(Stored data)
- - - -

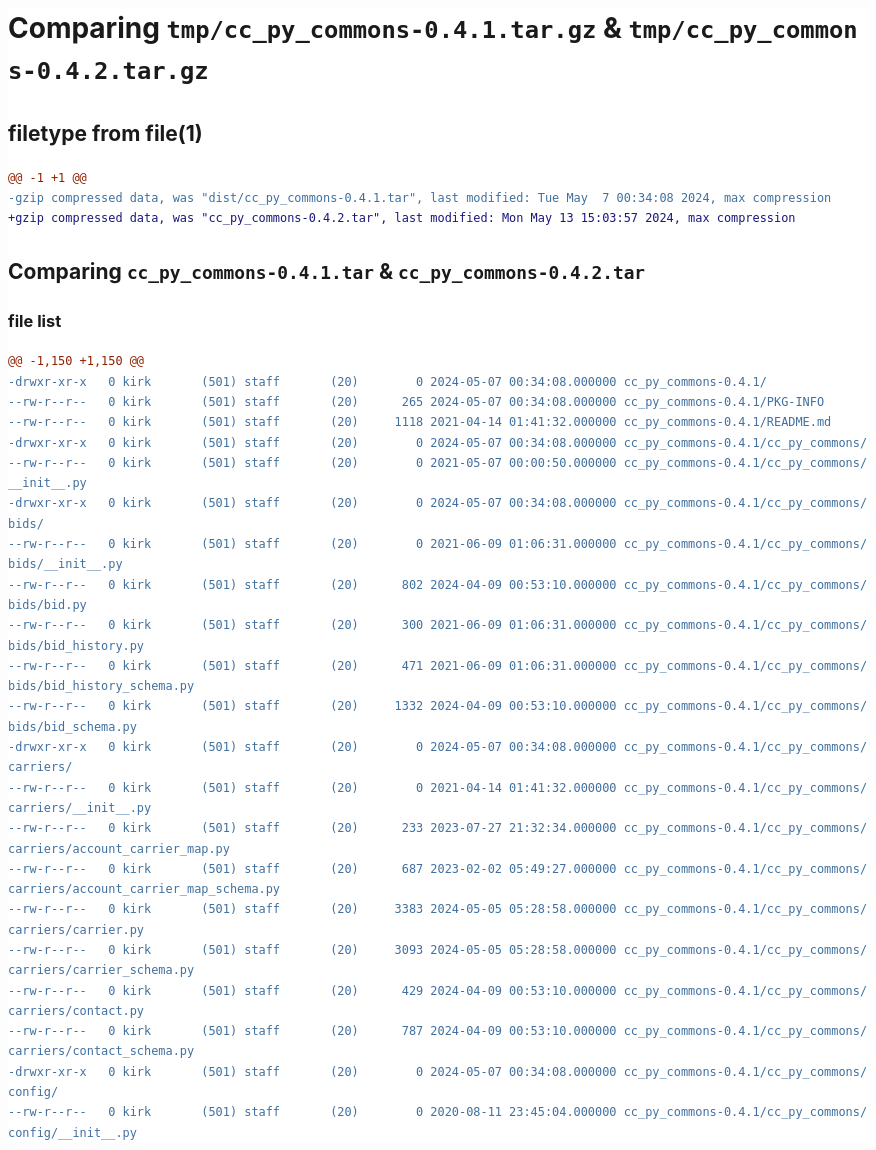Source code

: # Comparing `tmp/cc_py_commons-0.4.1.tar.gz` & `tmp/cc_py_commons-0.4.2.tar.gz`

## filetype from file(1)

```diff
@@ -1 +1 @@
-gzip compressed data, was "dist/cc_py_commons-0.4.1.tar", last modified: Tue May  7 00:34:08 2024, max compression
+gzip compressed data, was "cc_py_commons-0.4.2.tar", last modified: Mon May 13 15:03:57 2024, max compression
```

## Comparing `cc_py_commons-0.4.1.tar` & `cc_py_commons-0.4.2.tar`

### file list

```diff
@@ -1,150 +1,150 @@
-drwxr-xr-x   0 kirk       (501) staff       (20)        0 2024-05-07 00:34:08.000000 cc_py_commons-0.4.1/
--rw-r--r--   0 kirk       (501) staff       (20)      265 2024-05-07 00:34:08.000000 cc_py_commons-0.4.1/PKG-INFO
--rw-r--r--   0 kirk       (501) staff       (20)     1118 2021-04-14 01:41:32.000000 cc_py_commons-0.4.1/README.md
-drwxr-xr-x   0 kirk       (501) staff       (20)        0 2024-05-07 00:34:08.000000 cc_py_commons-0.4.1/cc_py_commons/
--rw-r--r--   0 kirk       (501) staff       (20)        0 2021-05-07 00:00:50.000000 cc_py_commons-0.4.1/cc_py_commons/__init__.py
-drwxr-xr-x   0 kirk       (501) staff       (20)        0 2024-05-07 00:34:08.000000 cc_py_commons-0.4.1/cc_py_commons/bids/
--rw-r--r--   0 kirk       (501) staff       (20)        0 2021-06-09 01:06:31.000000 cc_py_commons-0.4.1/cc_py_commons/bids/__init__.py
--rw-r--r--   0 kirk       (501) staff       (20)      802 2024-04-09 00:53:10.000000 cc_py_commons-0.4.1/cc_py_commons/bids/bid.py
--rw-r--r--   0 kirk       (501) staff       (20)      300 2021-06-09 01:06:31.000000 cc_py_commons-0.4.1/cc_py_commons/bids/bid_history.py
--rw-r--r--   0 kirk       (501) staff       (20)      471 2021-06-09 01:06:31.000000 cc_py_commons-0.4.1/cc_py_commons/bids/bid_history_schema.py
--rw-r--r--   0 kirk       (501) staff       (20)     1332 2024-04-09 00:53:10.000000 cc_py_commons-0.4.1/cc_py_commons/bids/bid_schema.py
-drwxr-xr-x   0 kirk       (501) staff       (20)        0 2024-05-07 00:34:08.000000 cc_py_commons-0.4.1/cc_py_commons/carriers/
--rw-r--r--   0 kirk       (501) staff       (20)        0 2021-04-14 01:41:32.000000 cc_py_commons-0.4.1/cc_py_commons/carriers/__init__.py
--rw-r--r--   0 kirk       (501) staff       (20)      233 2023-07-27 21:32:34.000000 cc_py_commons-0.4.1/cc_py_commons/carriers/account_carrier_map.py
--rw-r--r--   0 kirk       (501) staff       (20)      687 2023-02-02 05:49:27.000000 cc_py_commons-0.4.1/cc_py_commons/carriers/account_carrier_map_schema.py
--rw-r--r--   0 kirk       (501) staff       (20)     3383 2024-05-05 05:28:58.000000 cc_py_commons-0.4.1/cc_py_commons/carriers/carrier.py
--rw-r--r--   0 kirk       (501) staff       (20)     3093 2024-05-05 05:28:58.000000 cc_py_commons-0.4.1/cc_py_commons/carriers/carrier_schema.py
--rw-r--r--   0 kirk       (501) staff       (20)      429 2024-04-09 00:53:10.000000 cc_py_commons-0.4.1/cc_py_commons/carriers/contact.py
--rw-r--r--   0 kirk       (501) staff       (20)      787 2024-04-09 00:53:10.000000 cc_py_commons-0.4.1/cc_py_commons/carriers/contact_schema.py
-drwxr-xr-x   0 kirk       (501) staff       (20)        0 2024-05-07 00:34:08.000000 cc_py_commons-0.4.1/cc_py_commons/config/
--rw-r--r--   0 kirk       (501) staff       (20)        0 2020-08-11 23:45:04.000000 cc_py_commons-0.4.1/cc_py_commons/config/__init__.py
```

- - - -

#### [Instructions for the task]
Please output the records exactly, leaving the pictures out.

#### [Response to this exercise]
Source code

: # Comparing `tmp/cc_py_commons-0.4.1.tar.gz` & `tmp/cc_py_commons-0.4.2.tar.gz`

## filetype from file(1)

```diff
@@ -1 +1 @@
-gzip compressed data, was "dist/cc_py_commons-0.4.1.tar", last modified: Tue May  7 00:34:08 2024, max compression
+gzip compressed data, was "cc_py_commons-0.4.2.tar", last modified: Mon May 13 15:03:57 2024, max compression
```

## Comparing `cc_py_commons-0.4.1.tar` & `cc_py_commons-0.4.2.tar`

### file list

```diff
@@ -1,150 +1,150 @@
-drwxr-xr-x   0 kirk       (501) staff       (20)        0 2024-05-07 00:34:08.000000 cc_py_commons-0.4.1/
--rw-r--r--   0 kirk       (501) staff       (20)      265 2024-05-07 00:34:08.000000 cc_py_commons-0.4.1/PKG-INFO
--rw-r--r--   0 kirk       (501) staff       (20)     1118 2021-04-14 01:41:32.000000 cc_py_commons-0.4.1/README.md
-drwxr-xr-x   0 kirk       (501) staff       (20)        0 2024-05-07 00:34:08.000000 cc_py_commons-0.4.1/cc_py_commons/
--rw-r--r--   0 kirk       (501) staff       (20)        0 2021-05-07 00:00:50.000000 cc_py_commons-0.4.1/cc_py_commons/__init__.py
-drwxr-xr-x   0 kirk       (501) staff       (20)        0 2024-05-07 00:34:08.000000 cc_py_commons-0.4.1/cc_py_commons/bids/
--rw-r--r--   0 kirk       (501) staff       (20)        0 2021-06-09 01:06:31.000000 cc_py_commons-0.4.1/cc_py_commons/bids/__init__.py
--rw-r--r--   0 kirk       (501) staff       (20)      802 2024-04-09 00:53:10.000000 cc_py_commons-0.4.1/cc_py_commons/bids/bid.py
--rw-r--r--   0 kirk       (501) staff       (20)      300 2021-06-09 01:06:31.000000 cc_py_commons-0.4.1/cc_py_commons/bids/bid_history.py
--rw-r--r--   0 kirk       (501) staff       (20)      471 2021-06-09 01:06:31.000000 cc_py_commons-0.4.1/cc_py_commons/bids/bid_history_schema.py
--rw-r--r--   0 kirk       (501) staff       (20)     1332 2024-04-09 00:53:10.000000 cc_py_commons-0.4.1/cc_py_commons/bids/bid_schema.py
-drwxr-xr-x   0 kirk       (501) staff       (20)        0 2024-05-07 00:34:08.000000 cc_py_commons-0.4.1/cc_py_commons/carriers/
--rw-r--r--   0 kirk       (501) staff       (20)        0 2021-04-14 01:41:32.000000 cc_py_commons-0.4.1/cc_py_commons/carriers/__init__.py
--rw-r--r--   0 kirk       (501) staff       (20)      233 2023-07-27 21:32:34.000000 cc_py_commons-0.4.1/cc_py_commons/carriers/account_carrier_map.py
--rw-r--r--   0 kirk       (501) staff       (20)      687 2023-02-02 05:49:27.000000 cc_py_commons-0.4.1/cc_py_commons/carriers/account_carrier_map_schema.py
--rw-r--r--   0 kirk       (501) staff       (20)     3383 2024-05-05 05:28:58.000000 cc_py_commons-0.4.1/cc_py_commons/carriers/carrier.py
--rw-r--r--   0 kirk       (501) staff       (20)     3093 2024-05-05 05:28:58.000000 cc_py_commons-0.4.1/cc_py_commons/carriers/carrier_schema.py
--rw-r--r--   0 kirk       (501) staff       (20)      429 2024-04-09 00:53:10.000000 cc_py_commons-0.4.1/cc_py_commons/carriers/contact.py
--rw-r--r--   0 kirk       (501) staff       (20)      787 2024-04-09 00:53:10.000000 cc_py_commons-0.4.1/cc_py_commons/carriers/contact_schema.py
-drwxr-xr-x   0 kirk       (501) staff       (20)        0 2024-05-07 00:34:08.000000 cc_py_commons-0.4.1/cc_py_commons/config/
--rw-r--r--   0 kirk       (501) staff       (20)        0 2020-08-11 23:45:04.000000 cc_py_commons-0.4.1/cc_py_commons/config/__init__.py
```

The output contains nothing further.